Hamed describes the subtle forms of underestimation, such as being assigned to a big match but given “basic” questions that don’t allow her to show depth of knowledge and being cut off midpoint on TV or podcasts. Sometimes the clearest confirmation arrives afterward, in messages from listeners: I noticed what happened there. You were contributing, and they cut you off.

Online it’s harsher and more predictable: the “stick to the kitchen” comments, the trolling that tries to reduce her to appearance rather than talent. But in person, she says, disrespect is rarely explicit. It’s structural: who gets space, who gets time, whose expertise is treated as default.

What changed wasn’t a sudden acceptance but her own confidence. “I wouldn’t say I changed my voice. I refined it.” Authority, she learned, doesn’t come from mimicking the tone of a traditional football pundit. It comes from being grounded in your perspective and being willing to let opportunities pass if they require you to shrink yourself. “Otherwise, you’re contributing to the system.”

Hamed interviews footballer Roberto Carlos.

But the biggest growth, she says, came when she stopped treating football as sealed off from the world. Hamed says it’s important to widen the frame so that people who live inside football—players, fans, families—are allowed to be fully human.

That philosophy comes through most clearly in the stories she tells about players from the Middle East and North Africa. Too often, she says, they’re approached only through conflict: what it’s like to represent a nation under strain, what it’s like to play with tragedy at home. Those questions matter, but they can become a trap. “Sometimes these players never get to speak about their dreams … or just easy talk—what food do you like, what music do you like, travel, lifestyle.” She wants to give them that space too.

It’s also why she’s drawn increasingly to Morocco—not just the national team but local football culture. In April 2025, she attended the Casablanca derby between Raja and Wydad, one of African football’s most intense rivalries.

Green and red smoke, representing the clubs’ colors, filled the air outside the stadium.

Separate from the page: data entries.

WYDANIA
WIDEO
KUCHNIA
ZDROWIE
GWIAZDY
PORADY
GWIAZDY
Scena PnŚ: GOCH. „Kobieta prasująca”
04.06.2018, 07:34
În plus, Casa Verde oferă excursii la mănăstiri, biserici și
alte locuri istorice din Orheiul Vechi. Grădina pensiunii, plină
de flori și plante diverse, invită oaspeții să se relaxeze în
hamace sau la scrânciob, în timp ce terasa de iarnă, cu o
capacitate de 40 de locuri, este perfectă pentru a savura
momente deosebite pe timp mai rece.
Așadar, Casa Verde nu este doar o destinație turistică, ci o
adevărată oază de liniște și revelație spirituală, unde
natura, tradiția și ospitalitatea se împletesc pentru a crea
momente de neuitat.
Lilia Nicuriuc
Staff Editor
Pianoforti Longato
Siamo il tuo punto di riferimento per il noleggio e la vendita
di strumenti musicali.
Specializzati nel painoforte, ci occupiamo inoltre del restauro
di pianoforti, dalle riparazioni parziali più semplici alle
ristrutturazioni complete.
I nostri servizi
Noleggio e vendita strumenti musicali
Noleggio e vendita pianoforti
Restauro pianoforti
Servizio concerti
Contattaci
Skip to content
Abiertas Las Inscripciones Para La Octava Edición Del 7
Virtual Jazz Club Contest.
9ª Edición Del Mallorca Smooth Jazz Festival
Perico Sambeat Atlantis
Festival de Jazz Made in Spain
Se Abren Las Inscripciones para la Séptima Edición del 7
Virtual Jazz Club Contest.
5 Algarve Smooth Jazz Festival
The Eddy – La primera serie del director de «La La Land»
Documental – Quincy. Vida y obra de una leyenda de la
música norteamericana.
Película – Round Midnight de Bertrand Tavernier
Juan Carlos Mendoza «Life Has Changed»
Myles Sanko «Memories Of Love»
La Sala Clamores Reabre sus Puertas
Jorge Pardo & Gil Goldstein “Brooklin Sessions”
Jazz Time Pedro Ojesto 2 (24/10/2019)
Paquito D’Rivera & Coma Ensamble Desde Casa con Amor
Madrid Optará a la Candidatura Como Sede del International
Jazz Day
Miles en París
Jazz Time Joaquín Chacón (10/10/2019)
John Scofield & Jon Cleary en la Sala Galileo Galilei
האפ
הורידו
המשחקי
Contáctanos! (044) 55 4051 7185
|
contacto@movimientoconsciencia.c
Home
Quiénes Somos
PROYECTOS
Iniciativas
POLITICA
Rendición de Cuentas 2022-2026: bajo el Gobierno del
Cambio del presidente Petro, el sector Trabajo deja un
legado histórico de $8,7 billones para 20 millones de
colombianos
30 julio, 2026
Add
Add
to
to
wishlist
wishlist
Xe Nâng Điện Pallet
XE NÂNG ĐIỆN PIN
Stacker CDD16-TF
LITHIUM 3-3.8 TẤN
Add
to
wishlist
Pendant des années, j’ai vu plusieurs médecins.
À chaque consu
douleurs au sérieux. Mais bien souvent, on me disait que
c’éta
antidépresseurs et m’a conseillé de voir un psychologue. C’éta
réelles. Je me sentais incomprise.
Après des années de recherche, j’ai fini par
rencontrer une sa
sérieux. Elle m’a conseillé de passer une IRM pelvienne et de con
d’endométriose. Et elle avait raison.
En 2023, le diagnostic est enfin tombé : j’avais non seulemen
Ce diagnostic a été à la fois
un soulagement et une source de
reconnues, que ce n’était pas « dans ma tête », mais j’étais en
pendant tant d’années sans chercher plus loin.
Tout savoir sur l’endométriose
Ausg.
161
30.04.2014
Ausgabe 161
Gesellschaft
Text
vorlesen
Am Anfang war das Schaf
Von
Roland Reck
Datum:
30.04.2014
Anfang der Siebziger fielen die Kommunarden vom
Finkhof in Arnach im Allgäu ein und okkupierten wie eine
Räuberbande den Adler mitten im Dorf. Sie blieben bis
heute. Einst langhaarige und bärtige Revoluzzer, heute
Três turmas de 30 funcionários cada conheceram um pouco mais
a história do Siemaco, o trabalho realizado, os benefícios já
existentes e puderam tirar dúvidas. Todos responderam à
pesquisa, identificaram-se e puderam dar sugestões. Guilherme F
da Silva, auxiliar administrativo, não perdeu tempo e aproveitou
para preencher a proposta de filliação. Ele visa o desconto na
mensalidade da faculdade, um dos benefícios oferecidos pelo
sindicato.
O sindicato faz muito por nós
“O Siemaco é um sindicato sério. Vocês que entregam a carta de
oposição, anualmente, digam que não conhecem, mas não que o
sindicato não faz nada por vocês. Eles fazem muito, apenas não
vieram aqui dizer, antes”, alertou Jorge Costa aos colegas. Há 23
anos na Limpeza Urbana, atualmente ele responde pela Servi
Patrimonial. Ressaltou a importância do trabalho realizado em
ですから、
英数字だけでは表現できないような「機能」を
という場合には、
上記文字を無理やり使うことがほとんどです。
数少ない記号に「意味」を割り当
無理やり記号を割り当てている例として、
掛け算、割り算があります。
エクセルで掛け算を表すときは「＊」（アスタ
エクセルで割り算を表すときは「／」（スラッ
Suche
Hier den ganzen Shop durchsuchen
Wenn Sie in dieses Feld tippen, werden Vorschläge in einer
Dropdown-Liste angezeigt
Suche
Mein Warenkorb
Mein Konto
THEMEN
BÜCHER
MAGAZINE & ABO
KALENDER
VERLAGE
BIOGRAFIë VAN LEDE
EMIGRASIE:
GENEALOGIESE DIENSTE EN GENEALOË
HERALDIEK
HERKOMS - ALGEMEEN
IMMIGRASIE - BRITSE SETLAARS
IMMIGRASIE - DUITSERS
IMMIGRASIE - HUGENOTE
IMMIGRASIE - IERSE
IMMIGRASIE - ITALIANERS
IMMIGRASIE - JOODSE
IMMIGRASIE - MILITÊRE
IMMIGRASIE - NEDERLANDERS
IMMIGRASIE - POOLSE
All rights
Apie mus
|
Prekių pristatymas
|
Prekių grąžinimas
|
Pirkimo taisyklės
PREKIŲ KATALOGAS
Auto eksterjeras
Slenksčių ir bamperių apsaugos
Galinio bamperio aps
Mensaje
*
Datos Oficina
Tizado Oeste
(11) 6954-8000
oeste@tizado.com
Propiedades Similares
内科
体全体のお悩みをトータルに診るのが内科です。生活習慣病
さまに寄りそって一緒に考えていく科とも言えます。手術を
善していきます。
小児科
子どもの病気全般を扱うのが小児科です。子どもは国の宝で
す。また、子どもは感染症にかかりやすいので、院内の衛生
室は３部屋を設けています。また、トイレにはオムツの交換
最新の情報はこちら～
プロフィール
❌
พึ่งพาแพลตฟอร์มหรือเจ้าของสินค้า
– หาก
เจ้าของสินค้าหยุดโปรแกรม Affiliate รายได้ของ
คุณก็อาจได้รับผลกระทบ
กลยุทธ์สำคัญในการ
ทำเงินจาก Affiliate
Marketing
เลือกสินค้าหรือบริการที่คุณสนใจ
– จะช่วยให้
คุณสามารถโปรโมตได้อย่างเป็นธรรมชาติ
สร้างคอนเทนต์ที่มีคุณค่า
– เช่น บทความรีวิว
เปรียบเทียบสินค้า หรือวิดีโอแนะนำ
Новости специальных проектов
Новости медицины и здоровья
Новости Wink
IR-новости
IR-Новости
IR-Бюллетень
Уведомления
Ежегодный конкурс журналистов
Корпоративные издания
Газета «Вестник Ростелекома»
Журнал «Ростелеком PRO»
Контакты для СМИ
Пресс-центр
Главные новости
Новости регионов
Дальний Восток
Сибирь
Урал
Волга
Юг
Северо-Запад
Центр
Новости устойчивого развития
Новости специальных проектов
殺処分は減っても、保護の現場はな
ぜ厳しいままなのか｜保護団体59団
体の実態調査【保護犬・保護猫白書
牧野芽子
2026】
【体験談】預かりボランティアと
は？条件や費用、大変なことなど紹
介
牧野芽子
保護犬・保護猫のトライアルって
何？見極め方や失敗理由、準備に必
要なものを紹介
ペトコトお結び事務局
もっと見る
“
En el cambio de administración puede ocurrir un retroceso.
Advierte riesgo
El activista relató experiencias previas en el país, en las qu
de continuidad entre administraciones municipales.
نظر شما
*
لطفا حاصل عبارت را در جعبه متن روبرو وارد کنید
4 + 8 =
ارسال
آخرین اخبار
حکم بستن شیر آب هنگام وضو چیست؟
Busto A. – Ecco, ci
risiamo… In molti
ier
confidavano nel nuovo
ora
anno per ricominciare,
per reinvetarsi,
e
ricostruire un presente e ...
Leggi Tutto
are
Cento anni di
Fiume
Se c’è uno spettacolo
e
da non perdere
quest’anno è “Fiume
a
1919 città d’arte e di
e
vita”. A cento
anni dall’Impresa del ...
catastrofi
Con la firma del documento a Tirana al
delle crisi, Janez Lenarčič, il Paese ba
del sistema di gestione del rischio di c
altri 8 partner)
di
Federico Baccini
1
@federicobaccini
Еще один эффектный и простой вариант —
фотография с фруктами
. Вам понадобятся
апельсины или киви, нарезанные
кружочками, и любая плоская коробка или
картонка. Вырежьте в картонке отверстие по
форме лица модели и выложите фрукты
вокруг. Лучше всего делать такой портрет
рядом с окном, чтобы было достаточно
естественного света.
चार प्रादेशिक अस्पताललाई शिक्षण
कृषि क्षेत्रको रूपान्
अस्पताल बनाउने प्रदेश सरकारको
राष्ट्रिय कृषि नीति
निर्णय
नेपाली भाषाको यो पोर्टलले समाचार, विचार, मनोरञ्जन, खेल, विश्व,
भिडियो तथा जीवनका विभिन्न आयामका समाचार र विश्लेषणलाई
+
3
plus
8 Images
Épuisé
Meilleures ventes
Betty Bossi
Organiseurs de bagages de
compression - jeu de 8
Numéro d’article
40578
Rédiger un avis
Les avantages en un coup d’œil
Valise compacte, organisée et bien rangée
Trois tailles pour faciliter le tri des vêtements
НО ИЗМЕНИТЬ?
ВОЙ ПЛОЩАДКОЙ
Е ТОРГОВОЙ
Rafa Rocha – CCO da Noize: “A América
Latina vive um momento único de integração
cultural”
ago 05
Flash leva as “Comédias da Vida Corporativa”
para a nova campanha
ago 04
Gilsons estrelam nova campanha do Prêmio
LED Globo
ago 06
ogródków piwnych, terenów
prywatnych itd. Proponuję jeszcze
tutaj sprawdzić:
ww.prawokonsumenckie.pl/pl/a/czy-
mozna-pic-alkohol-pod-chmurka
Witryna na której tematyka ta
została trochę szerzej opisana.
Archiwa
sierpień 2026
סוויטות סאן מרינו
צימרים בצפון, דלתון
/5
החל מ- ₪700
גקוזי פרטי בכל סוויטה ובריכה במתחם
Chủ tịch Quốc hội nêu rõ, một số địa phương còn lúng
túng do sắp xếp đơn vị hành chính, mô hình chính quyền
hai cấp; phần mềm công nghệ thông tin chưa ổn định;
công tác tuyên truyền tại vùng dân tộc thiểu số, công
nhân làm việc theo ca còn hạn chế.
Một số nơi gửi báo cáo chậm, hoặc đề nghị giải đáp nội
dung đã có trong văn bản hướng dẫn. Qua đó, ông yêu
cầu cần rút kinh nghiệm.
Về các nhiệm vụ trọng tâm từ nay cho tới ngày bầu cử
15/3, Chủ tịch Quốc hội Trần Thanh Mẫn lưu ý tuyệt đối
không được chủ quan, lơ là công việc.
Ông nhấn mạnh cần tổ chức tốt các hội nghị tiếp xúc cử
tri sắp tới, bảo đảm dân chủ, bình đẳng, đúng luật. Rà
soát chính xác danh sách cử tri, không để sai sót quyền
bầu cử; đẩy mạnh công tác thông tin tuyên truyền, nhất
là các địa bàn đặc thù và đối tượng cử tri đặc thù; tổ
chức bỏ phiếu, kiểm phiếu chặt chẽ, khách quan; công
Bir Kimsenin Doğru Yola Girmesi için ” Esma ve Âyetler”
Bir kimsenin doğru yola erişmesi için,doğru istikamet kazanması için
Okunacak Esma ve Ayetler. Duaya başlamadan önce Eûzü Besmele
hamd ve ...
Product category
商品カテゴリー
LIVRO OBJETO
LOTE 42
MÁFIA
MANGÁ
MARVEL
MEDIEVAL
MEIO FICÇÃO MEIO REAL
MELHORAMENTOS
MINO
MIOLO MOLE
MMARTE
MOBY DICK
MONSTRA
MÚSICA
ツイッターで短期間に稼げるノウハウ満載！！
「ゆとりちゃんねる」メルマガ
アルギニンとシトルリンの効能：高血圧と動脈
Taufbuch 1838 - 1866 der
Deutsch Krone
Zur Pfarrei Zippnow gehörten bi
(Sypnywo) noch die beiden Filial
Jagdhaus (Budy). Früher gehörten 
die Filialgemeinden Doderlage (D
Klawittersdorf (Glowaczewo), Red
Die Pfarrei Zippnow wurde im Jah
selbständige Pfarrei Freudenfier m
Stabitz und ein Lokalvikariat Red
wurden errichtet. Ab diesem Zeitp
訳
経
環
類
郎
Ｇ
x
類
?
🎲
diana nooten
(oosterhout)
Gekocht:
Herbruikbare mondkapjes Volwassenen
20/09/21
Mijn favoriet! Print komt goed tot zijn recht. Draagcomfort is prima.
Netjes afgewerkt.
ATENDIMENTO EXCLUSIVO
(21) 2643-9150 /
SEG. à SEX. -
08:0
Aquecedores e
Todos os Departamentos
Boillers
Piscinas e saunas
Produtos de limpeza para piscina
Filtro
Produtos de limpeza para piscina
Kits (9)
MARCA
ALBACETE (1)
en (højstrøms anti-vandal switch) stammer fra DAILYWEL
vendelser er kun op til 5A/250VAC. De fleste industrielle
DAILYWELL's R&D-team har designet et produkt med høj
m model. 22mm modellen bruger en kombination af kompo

Inside, thousands of voices rose in Darija chants that echoed through the stands.

This time she understood every word. “That was special,” she says.

For someone who spent much of her childhood explaining where she belonged, it felt like football had answered the question.

Gratitude, Defiance and Hope

At the 2022 World Cup, Morocco beat Spain, and in the knot of her own identity, Hamed felt both gratitude and defiance.

She has celebrated Spain’s victories; she remembers the 2010 World Cup championship as a countrywide eruption of joy. She is grateful, she says, for the opportunities Spain gave her family.

But she wanted Morocco to win in order to push back against a European gaze that explains away non-European excellence as passion rather than preparation. “Behind that fire,” she says, “there was a manager who knew what he was doing [and] mentally well-trained players.”

Looking to the future, Hamed hopes young girls see the promise of football when they watch her work.

“I hope they see that there is space for them in football,” she says.

Not only as players—although women’s football is growing rapidly—but as journalists, analysts, filmmakers and storytellers. The game, she believes, becomes richer when more voices are allowed inside it.

Hamed covers Real Madrid vs. Manchester City at Bernabéu for the 2024-’25 season.